CMS Updates Nursing Facility Medicare Cost Report for Enhanced Accuracy

The Centers for Medicare and Medicaid Services (CMS) has implemented significant updates to the Skilled Nursing Facility (SNF) Medicare Cost Report, marking the most substantial changes in 15 years. These updates eliminate the use of Resource Utilization Groups (RUGs) as a proxy for the Patient Driven Payment Model (PDPM). By doing so, CMS aims to enhance data accuracy regarding managed care revenue, staffing, and services, ultimately refining rate setting and projecting future funding requirements more effectively.

Enhanced Data Collection and Compliance

Key components of the updated cost reporting process include detailed data collection on Medicare and Medicaid HMO operations, home office expenses, and contract labor. By removing unnecessary worksheets, CMS highlights a shift toward verifiable operational data over formula-based reporting. These modifications affect cost reporting periods ending on or after September 30, emphasizing transparency and accountability in financial disclosures.

Extensions and Industry Implications

To accommodate these extensive changes, CMS offers nursing facilities an additional 60 days for cost report submissions. During this period, facilities should validate and reconcile reported data to ensure accuracy. The revised reporting standards require precise documentation of contract labor costs and hours, alongside detailed disclosures of related-party transactions, which industry experts identify as high-risk areas.

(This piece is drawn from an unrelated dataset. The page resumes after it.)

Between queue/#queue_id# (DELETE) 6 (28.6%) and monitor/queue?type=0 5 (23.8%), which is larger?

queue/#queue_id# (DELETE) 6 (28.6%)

Granular Reporting Requirements

The revised series “S” worksheets now demand detailed provider data, census information, and direct care labor wages. A major update involves granular payor-specific reporting, distinguishing between Medicare Fee-for-Service and Medicare Advantage, as well as Medicaid Fee-for-Service and Managed Care. The removal of the RUG-specific worksheet S-7 underscores this transformation.

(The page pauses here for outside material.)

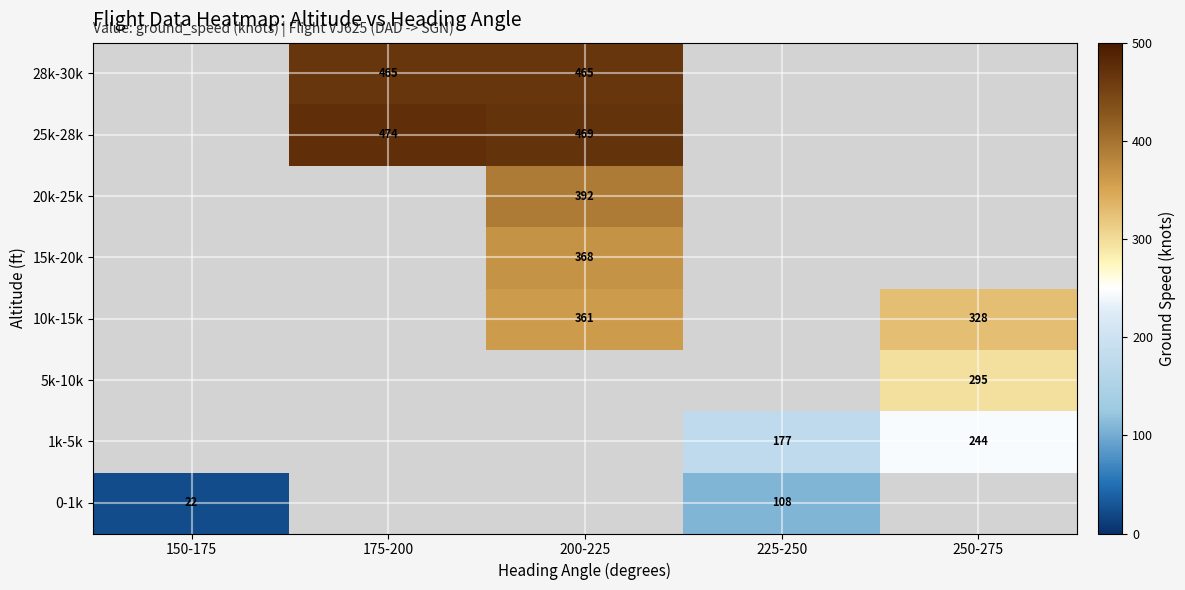

True or false: 10k-15k has a value of 361 at 200-225.

True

Operational and Financial Adjustments

Changes within the “A” series of worksheets include a newly introduced column for contract labor that expands beyond nursing and therapy to all operational departments. Additionally, there are new requirements for capital cost reconciliation and the removal of outdated programs, ensuring alignment with current service offerings. The series “E” worksheets have been adapted for enhanced clarity in payment reconciliation, focusing on maintaining rigorous documentation to mitigate audit risks.

These comprehensive changes necessitate thorough preparation among finance, operations, and business teams to adapt to updated reporting requirements. Accurate reporting of cost and service data is crucial to safeguard future reimbursement rates and uphold credibility during audits. Facilities must align their internal systems to effectively manage the new cost center categorizations and payor-specific reporting, ensuring compliance with CMS’s robust data submission expectations.